While the real “Patels” are enthusiastic about having their story portrayed for this episodic
series, we have fictionalized and dramatized the people and events with different names and
even different family particulars to maintain their privacy.

The real life “Shanti” is now in her early twenties, lives at home, and is content. She receives
home care and is also looked after by her mother and her family. Her family has been forever
changed and have lost much, financially and emotionally. As the real “Mrs. Patel” has said, “We
were all traumatized.” But they never lost their faith or the love that they share for each other.

About Judy Sandra and Krishan Naidoo

Judy Sandra is an American writer-director, producer, and singer-songwriter.


As a writer-director, Judy has received 13 award nominations, including five
best screenplay nominations from competitions and numerous film festivals in
the United States, United Kingdom, Denmark, Spain, and Belgium.

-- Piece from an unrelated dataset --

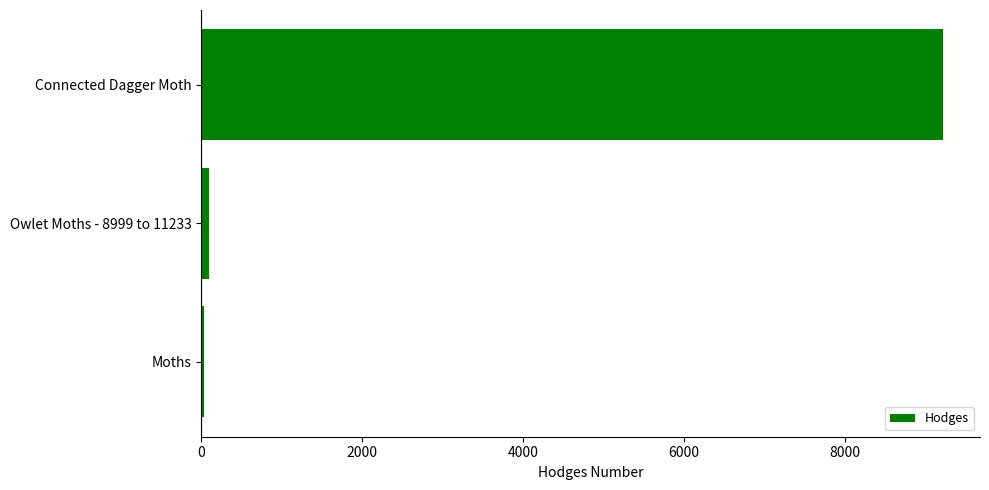

Where is the data nearest to the value 4624?

Owlet Moths - 8999 to 11233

She has
recently created the musical feature film Falling Like Stars, for which she
wrote the screenplay and all of the songs--music and lyrics.

Judy has had a lifelong interest in Indian culture, learning yoga at a young age and later living
and working in India as a designer of hand-knit garments. She is one of only a handful of
western members of the non-denominational ashram and meditation center Adhyatmic Sadhna
Sangh (Regd.) in New Delhi, India.

Judy wrote the pilot episode “It’s a Girl!” and the treatment for Saving Shanti.

Krishan Naidoo is a British actor who appears in UK and US productions.


Born in London in 1995 to parents of Gujrati Indian descent, Krishan began
acting when he was 11, attending the illustrious Barbara Speake Stage
School. After graduating at the age of 16, Krishan pursued his passion for
martial arts. He studied and taught Tae Kwon Do in Malaysia, winning a gold
medal at the Asian championships. He then moved to Russia where he again
taught martial arts, competing and winning another championship.
Krishan won his third Tae Kwon Do championship in London in 2019, and during the pandemic
he reunited with acting. In 2021 Krishan booked a mainstream TV role on an Amazon Prime
series that will be released at the end of summer. He was recently seen in an episode of the
Apple + TV series Silo.

Krishan is the creator of Saving Shanti and co-wrote the pilot episode “It’s a Girl!”